[improvement](be) Train ANN index once instead of on every chunk#64145
[improvement](be) Train ANN index once instead of on every chunk#64145yx-keith wants to merge 1 commit into
Conversation
|
Thank you for your contribution to Apache Doris. Please clearly describe your PR:
|
|
run buildall |
|
/review |
There was a problem hiding this comment.
I found blocking issues in the final version of this PR. The main correctness fix direction is reasonable, but the final commit changes the writer from chunk-bounded buffering to buffering every ANN vector for the entire segment, and the tests still describe/assert the earlier chunked behavior.
Critical checkpoint conclusions:
- Goal: Fix repeated ANN/FAISS training so PQ/SQ codebooks are not retrained after vectors have already been added. The code trains at most once, but it now does so by retaining all vectors until finish(), which introduces a memory regression.
- Scope/minimality: The helper and needs_training() changes are focused, but removing chunk flushing is a larger behavioral change than needed and leaves chunk-size configuration/test assumptions stale.
- Concurrency/lifecycle: No new shared-state concurrency or special static lifecycle issue found in the touched code.
- Configuration: Existing ann_index_build_chunk_size is effectively ignored for ANN writer buffering after this PR, while tests and comments still rely on it.
- Compatibility/storage format: No on-disk format or FE-BE protocol compatibility issue found.
- Parallel paths: The affected build paths go through AnnIndexColumnWriter; no additional ANN build path was found needing the same train-once handling.
- Tests: BE unit tests appear inconsistent with the final implementation, and the new regression no longer exercises multi-chunk behavior because chunk flushing was removed. I attempted
./run-be-ut.sh --run --filter=AnnIndexWriterTest.*, but the runner could not complete in this environment becausethirdparty/installed/bin/protocis missing during gensrc. - Observability/performance/memory: The new all-segment buffer is a significant memory/performance risk for large segments and bypasses the previous chunk-size bound.
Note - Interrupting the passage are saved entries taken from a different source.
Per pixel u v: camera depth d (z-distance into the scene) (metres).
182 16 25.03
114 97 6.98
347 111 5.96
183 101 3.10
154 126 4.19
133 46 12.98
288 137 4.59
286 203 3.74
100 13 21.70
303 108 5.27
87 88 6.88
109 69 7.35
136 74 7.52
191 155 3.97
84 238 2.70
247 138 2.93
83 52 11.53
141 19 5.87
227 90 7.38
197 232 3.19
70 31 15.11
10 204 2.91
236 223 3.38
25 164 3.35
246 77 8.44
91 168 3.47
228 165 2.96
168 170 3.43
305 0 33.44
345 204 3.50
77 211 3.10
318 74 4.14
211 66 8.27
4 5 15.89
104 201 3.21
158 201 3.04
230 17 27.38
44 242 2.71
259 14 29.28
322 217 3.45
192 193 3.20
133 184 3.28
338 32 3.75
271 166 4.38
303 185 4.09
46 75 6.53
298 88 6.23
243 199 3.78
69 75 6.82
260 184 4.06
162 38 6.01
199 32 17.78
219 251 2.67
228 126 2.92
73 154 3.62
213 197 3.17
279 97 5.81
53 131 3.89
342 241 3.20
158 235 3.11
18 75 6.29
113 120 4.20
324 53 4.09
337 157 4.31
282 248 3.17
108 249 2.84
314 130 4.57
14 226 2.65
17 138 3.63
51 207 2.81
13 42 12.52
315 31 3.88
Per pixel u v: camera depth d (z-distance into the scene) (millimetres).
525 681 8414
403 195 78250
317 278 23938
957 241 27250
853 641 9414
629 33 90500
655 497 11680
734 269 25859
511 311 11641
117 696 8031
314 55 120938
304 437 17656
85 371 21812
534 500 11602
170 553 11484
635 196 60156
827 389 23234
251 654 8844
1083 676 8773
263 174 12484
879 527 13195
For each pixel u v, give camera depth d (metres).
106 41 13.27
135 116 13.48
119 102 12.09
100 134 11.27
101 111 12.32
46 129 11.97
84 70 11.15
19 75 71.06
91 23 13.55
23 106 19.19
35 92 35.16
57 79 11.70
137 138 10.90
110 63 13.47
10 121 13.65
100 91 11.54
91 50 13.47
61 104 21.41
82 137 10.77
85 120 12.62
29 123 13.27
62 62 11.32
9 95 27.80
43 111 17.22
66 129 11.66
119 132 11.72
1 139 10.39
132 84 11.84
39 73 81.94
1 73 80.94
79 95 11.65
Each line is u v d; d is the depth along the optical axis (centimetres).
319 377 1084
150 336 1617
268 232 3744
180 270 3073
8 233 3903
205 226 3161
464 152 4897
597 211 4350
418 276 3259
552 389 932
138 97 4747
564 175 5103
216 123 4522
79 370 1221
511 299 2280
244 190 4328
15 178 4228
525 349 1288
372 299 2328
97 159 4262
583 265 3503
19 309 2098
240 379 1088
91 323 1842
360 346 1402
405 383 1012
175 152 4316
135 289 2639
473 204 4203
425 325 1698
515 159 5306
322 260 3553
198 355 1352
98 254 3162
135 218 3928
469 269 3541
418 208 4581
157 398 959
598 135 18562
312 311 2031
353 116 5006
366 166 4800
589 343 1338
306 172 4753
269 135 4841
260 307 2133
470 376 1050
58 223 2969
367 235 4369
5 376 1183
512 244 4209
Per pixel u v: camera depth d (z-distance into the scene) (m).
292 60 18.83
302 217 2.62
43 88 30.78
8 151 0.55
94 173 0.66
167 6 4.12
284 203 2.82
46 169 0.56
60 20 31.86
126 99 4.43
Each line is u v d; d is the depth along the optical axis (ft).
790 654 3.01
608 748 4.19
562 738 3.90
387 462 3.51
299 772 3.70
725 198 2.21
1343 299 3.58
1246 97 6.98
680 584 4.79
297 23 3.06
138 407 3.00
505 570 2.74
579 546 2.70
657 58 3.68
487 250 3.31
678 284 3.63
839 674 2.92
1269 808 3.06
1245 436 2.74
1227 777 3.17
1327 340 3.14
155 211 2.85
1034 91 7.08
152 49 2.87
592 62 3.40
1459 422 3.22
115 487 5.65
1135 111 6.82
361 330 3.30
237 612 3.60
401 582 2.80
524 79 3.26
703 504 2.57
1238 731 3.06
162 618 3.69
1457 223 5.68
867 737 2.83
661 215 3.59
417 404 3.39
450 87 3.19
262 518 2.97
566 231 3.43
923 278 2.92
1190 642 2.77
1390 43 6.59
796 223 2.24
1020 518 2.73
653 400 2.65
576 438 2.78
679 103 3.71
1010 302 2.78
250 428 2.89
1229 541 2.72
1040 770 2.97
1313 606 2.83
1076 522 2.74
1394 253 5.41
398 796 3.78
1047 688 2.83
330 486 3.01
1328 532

- User focus: No additional user-provided review focus was present.
| } | ||
|
|
||
| _float_array.insert(_float_array.end(), p, p + num_rows * dim); | ||
| return Status::OK(); |
There was a problem hiding this comment.
This removes the only bound on _float_array: every add_array_values() call now appends into one buffer and nothing is flushed until finish(). For ANN dimensions this can become very large per segment/build path (load, compaction, schema change, build-index-on-existing-data); e.g. rows * dim * sizeof(float) is no longer capped by ann_index_build_chunk_size. The old code reserved/flushed one chunk, but after this line the config is effectively ignored and memory is not admitted/tracked before the growth. Please keep bounded buffering (or add explicit sampling/training-buffer admission plus a separate bounded add path) rather than retaining the full segment in memory.
|
|
||
| // Index requires training (e.g. IVF/PQ). After the fix train() is invoked only | ||
| // once on the first full chunk; the remainder reuses the already-trained state. | ||
| EXPECT_CALL(*mock_index, needs_training()).WillRepeatedly(testing::Return(true)); |
There was a problem hiding this comment.
These expectations still describe the pre-final chunked behavior. With the final writer implementation, the 12 rows accumulated by add_array_values() are not flushed at chunk size 10; finish() calls _train_once_if_needed(12, ...) and add(12, ...), not train(10), add(10), and add(2). The same stale pattern appears in the later chunk/remainder tests (TestAddMoreThanChunkSizeIVF, TestLargeDataVolume*, TestPQMinTrainRows, TestPQWithSufficientData, TestHnswSkipsTrainCall), so the focused BE UTs will fail once the test binary can be built. Please update the tests to match the final behavior or restore chunked add semantics.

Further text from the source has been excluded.